Cellular Therapy Service, Department of Medicine, Memorial Sloan Kettering Cancer Center, New York City, NY, USA.
Leukemia Service, Department of Medicine, Memorial Sloan Kettering Cancer Center, New York City, NY, USA.
Nat Med. 2023 Jul;29(7):1710-1717. doi: 10.1038/s41591-023-02404-6. Epub 2023 Jul 3.
In preclinical models, anakinra, an IL-1 receptor antagonist (IL-1Ra), reduced immune effector cell-associated neurotoxicity syndrome (ICANS) without compromising anti-CD19 chimeric antigen receptor (CAR) T-cell efficacy. We initiated a phase 2 clinical trial of anakinra in patients with relapsed/refractory large B-cell lymphoma and mantle cell lymphoma treated with commercial anti-CD19 CAR T-cell therapy. Here we report a non-prespecified interim analysis reporting the final results from cohort 1 in which patients received subcutaneous anakinra from day 2 until at least day 10 post-CAR T-cell infusion. The primary endpoint was the rate of severe (grade ≥3) ICANS. Key secondary endpoints included the rates of all-grade cytokine release syndrome (CRS) and ICANS and overall disease response. Among 31 treated patients, 74% received axicabtagene ciloleucel, 13% received brexucabtagene ciloleucel and 4% received tisagenlecleucel. All-grade ICANS occurred in 19%, and severe ICANS occurred in 9.7% of patients.
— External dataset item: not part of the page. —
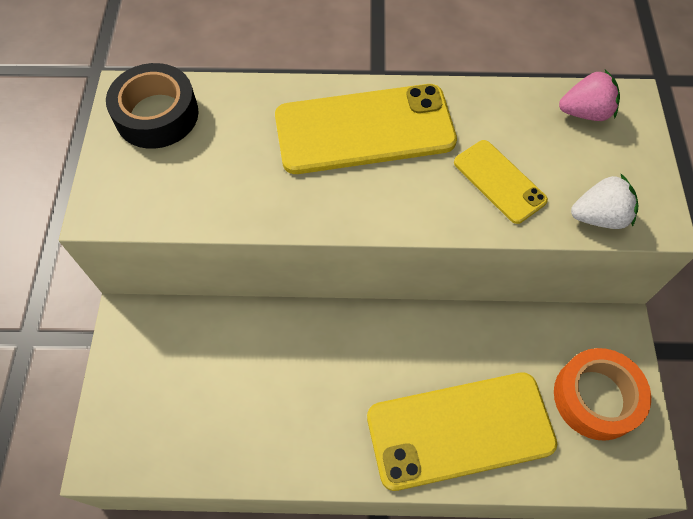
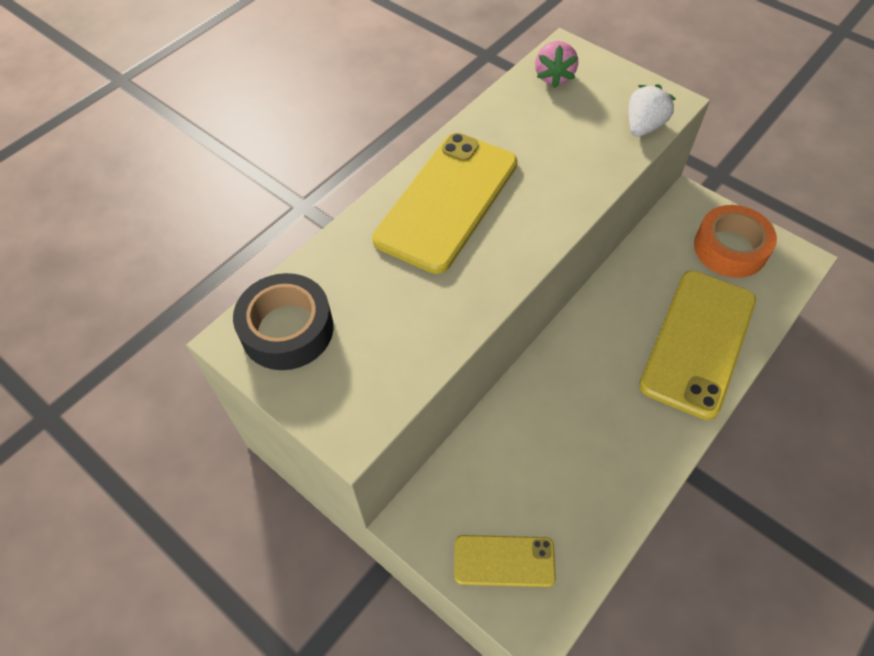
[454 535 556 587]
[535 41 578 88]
There were no grade 4 or 5 ICANS events. All-grade CRS occurred in 74%, and severe CRS occurred in 6.4% of patients. The overall disease response rate was 77% with 65% complete response rate. These initial results show that prophylactic anakinra resulted in a low incidence of ICANS in patients with lymphoma receiving anti-CD19 CAR T-cell therapy and support further study of anakinra in immune-related neurotoxicity syndromes.
在临床前模型中,白细胞介素-1 受体拮抗剂(IL-1Ra)阿那白滞素可降低免疫效应细胞相关神经毒性综合征(ICANS),而不影响抗 CD19 嵌合抗原受体(CAR)T 细胞的疗效。我们启动了一项阿那白滞素治疗复发/难治性大 B 细胞淋巴瘤和套细胞淋巴瘤患者的 2 期临床试验,这些患者接受了商业化的抗 CD19 CAR T 细胞治疗。在此,我们报告了队列 1 的非预设中期分析结果,该队列中患者在接受 CAR T 细胞输注后第 2 天至至少第 10 天接受皮下注射阿那白滞素。主要终点是严重(≥3 级)ICANS 的发生率。关键次要终点包括所有级别细胞因子释放综合征(CRS)和 ICANS 的发生率以及总体疾病反应。在 31 例接受治疗的患者中,74%接受了 axicabtagene ciloleucel,13%接受了 brexucabtagene ciloleucel,4%接受了 tisagenlecleucel。19%的患者发生了所有级别 ICANS,9.7%的患者发生了严重 ICANS。没有发生 4 级或 5 级 ICANS 事件。74%的患者发生了所有级别 CRS,6.4%的患者发生了严重 CRS。总疾病缓解率为 77%,完全缓解率为 65%。这些初步结果表明,在接受抗 CD19 CAR T 细胞治疗的淋巴瘤患者中,预防性使用阿那白滞素可降低 ICANS 的发生率,并支持进一步研究阿那白滞素在免疫相关神经毒性综合征中的作用。